*Work to complete*
Extract the lines of the data starting at the one containing "Install QT5 on Sender" and ending at the one containing "- nano ~/.ssh/known_hosts", reproducing them verbatim.

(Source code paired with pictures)
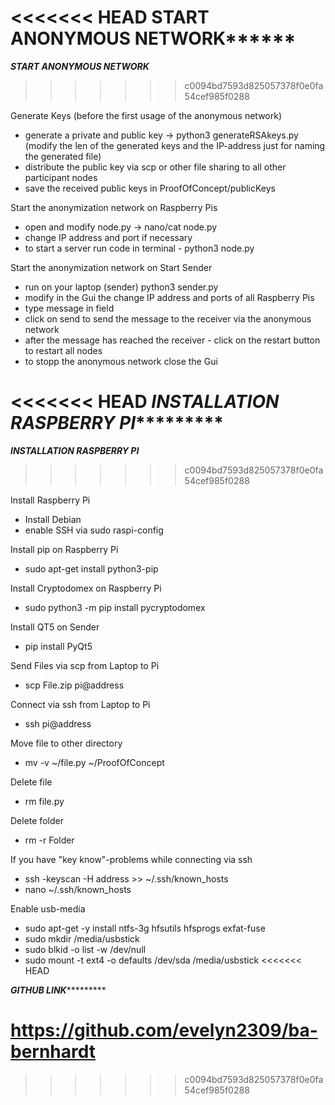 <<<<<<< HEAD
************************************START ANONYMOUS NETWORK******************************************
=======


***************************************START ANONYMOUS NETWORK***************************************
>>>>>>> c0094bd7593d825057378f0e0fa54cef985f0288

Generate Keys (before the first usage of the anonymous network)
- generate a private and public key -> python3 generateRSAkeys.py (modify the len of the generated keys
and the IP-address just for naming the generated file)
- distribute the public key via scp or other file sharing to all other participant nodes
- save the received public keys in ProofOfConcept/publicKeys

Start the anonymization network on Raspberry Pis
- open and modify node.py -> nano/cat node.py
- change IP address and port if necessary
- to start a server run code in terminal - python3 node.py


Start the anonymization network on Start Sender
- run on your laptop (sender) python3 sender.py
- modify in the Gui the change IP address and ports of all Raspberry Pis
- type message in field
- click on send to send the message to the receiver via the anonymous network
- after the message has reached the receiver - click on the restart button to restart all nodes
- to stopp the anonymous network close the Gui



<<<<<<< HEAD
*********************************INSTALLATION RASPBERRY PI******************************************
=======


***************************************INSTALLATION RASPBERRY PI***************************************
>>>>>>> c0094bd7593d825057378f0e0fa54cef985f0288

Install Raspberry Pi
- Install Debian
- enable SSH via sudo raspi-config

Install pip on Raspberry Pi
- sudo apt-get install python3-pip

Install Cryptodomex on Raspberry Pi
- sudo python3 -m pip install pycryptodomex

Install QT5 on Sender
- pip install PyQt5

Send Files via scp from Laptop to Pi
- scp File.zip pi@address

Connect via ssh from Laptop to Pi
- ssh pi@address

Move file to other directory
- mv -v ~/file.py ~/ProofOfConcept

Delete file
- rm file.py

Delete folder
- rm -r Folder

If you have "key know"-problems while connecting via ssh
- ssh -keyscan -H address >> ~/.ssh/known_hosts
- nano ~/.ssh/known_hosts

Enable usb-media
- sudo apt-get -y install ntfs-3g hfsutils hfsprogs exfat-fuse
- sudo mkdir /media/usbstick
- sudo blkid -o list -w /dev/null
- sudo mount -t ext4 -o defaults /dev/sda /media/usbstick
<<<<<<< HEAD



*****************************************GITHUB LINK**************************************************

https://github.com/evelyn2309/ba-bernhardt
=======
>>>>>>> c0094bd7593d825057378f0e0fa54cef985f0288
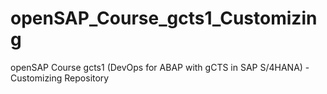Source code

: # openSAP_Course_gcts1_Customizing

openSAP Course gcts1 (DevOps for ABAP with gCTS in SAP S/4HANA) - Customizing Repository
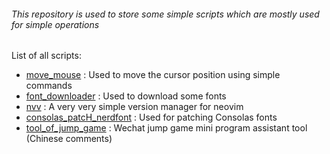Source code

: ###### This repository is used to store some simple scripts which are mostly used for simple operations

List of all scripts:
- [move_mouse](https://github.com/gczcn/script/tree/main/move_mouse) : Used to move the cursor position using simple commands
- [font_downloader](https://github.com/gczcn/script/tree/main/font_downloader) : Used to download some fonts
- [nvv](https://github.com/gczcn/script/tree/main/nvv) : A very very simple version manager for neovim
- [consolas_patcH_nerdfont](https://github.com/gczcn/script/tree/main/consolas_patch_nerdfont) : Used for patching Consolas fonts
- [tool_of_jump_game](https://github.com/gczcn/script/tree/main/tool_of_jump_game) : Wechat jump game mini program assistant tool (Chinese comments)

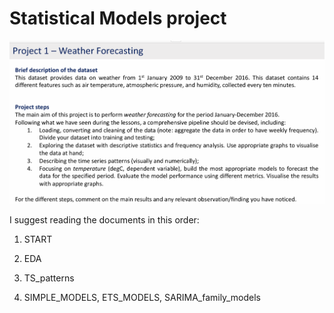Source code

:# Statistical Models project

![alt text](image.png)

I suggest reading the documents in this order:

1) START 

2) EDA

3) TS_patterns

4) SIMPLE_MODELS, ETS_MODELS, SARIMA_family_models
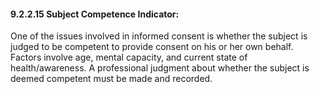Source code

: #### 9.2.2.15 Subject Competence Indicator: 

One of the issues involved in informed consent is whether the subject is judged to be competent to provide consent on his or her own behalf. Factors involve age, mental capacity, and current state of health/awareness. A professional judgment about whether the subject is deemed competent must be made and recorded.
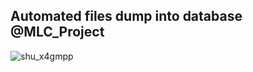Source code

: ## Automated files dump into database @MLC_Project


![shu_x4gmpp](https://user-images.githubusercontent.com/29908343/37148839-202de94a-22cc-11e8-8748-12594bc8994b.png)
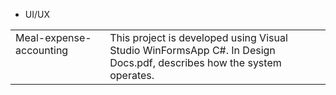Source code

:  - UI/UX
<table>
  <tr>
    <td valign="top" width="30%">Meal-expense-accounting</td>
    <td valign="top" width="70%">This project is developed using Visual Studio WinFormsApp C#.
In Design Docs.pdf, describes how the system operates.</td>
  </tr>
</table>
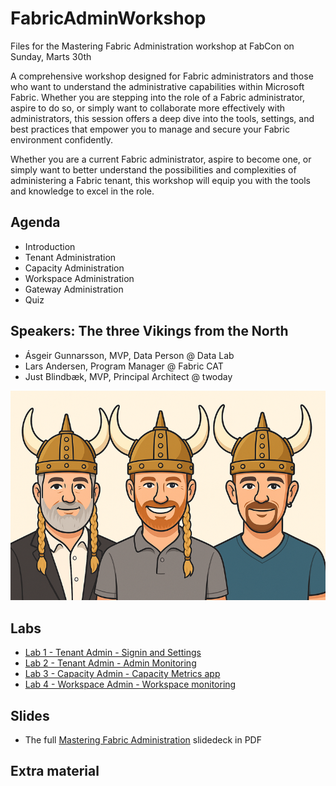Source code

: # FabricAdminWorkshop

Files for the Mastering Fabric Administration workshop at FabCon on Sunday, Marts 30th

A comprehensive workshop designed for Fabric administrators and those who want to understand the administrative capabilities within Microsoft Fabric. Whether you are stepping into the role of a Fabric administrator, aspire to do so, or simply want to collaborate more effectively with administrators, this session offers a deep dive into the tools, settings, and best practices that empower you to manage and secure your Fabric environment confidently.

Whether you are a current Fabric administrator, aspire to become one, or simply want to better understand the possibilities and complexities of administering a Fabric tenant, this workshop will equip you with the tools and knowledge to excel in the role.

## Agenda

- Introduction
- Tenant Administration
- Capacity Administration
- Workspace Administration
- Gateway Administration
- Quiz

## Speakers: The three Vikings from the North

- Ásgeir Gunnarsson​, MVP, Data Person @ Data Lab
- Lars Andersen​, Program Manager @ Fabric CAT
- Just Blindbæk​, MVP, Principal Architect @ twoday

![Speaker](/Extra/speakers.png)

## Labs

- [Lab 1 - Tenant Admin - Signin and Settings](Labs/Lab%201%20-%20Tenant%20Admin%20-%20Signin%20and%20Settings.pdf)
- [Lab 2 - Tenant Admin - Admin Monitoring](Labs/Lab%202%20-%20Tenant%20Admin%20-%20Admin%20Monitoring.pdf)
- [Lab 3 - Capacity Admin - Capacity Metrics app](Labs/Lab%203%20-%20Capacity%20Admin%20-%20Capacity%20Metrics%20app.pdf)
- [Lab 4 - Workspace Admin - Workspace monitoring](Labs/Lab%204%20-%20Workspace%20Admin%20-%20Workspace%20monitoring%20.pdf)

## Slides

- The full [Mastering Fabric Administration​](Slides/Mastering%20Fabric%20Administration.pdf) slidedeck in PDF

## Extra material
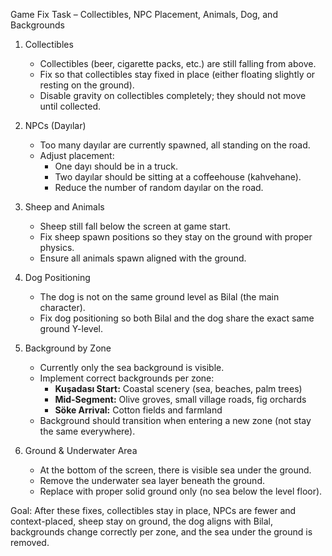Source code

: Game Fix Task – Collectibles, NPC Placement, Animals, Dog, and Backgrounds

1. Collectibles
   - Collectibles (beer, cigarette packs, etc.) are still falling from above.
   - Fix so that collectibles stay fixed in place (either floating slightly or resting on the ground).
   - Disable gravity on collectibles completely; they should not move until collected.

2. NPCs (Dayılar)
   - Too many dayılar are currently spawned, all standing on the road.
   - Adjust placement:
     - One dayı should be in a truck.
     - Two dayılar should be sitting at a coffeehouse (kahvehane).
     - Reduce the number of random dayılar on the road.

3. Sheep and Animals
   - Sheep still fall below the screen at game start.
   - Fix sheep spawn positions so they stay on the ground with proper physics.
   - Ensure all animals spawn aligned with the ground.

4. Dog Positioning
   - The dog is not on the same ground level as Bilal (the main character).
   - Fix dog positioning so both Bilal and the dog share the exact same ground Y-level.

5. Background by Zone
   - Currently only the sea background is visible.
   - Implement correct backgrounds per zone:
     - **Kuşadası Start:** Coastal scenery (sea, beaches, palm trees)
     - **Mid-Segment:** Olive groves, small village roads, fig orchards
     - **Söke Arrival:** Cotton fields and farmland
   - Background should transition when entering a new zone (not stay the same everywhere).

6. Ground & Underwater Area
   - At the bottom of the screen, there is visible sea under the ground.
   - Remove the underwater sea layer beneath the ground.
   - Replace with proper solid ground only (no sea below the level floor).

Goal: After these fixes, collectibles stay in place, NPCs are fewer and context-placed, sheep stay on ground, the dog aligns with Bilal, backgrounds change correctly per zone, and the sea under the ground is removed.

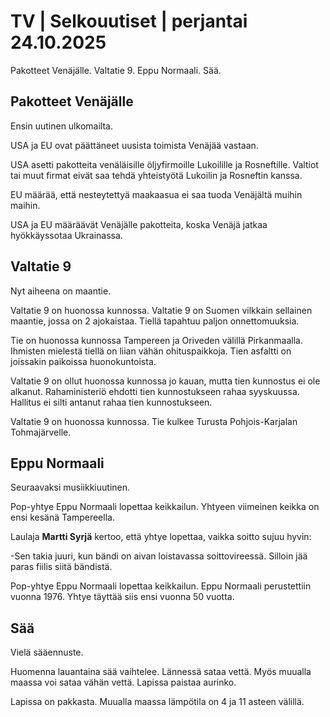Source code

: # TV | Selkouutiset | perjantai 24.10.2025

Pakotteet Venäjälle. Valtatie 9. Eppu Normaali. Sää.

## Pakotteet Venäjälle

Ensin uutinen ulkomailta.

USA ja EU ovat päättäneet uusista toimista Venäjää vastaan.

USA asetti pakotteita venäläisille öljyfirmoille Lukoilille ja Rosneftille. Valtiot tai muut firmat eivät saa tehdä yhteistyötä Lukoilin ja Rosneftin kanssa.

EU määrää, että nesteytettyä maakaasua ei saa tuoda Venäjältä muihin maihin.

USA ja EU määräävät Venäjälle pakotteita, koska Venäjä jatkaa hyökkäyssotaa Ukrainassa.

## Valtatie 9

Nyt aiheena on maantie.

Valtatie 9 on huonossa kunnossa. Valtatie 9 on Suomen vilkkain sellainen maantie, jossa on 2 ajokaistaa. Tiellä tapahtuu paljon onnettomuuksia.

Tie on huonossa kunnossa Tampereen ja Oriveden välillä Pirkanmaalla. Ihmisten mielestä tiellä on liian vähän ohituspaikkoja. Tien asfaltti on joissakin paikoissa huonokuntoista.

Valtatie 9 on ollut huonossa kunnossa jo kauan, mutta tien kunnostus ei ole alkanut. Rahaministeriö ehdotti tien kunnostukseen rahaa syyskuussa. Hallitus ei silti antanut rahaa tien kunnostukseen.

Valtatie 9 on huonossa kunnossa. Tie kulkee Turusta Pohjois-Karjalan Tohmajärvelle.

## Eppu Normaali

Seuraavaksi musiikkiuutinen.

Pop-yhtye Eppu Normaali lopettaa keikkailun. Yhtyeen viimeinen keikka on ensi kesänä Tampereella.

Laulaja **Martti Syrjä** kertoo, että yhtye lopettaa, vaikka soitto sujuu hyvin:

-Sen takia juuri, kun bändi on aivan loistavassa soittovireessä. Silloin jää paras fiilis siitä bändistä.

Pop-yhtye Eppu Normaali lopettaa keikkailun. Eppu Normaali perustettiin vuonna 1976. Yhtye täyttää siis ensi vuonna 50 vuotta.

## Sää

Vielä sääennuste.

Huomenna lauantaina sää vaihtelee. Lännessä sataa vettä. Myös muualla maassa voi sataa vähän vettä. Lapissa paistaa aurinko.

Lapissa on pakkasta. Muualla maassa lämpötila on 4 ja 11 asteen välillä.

*Finished exercise*
Install QT5 on Sender
- pip install PyQt5

Send Files via scp from Laptop to Pi
- scp File.zip pi@address

Connect via ssh from Laptop to Pi
- ssh pi@address

Move file to other directory
- mv -v ~/file.py ~/ProofOfConcept

Delete file
- rm file.py

Delete folder
- rm -r Folder

If you have "key know"-problems while connecting via ssh
- ssh -keyscan -H address >> ~/.ssh/known_hosts
- nano ~/.ssh/known_hosts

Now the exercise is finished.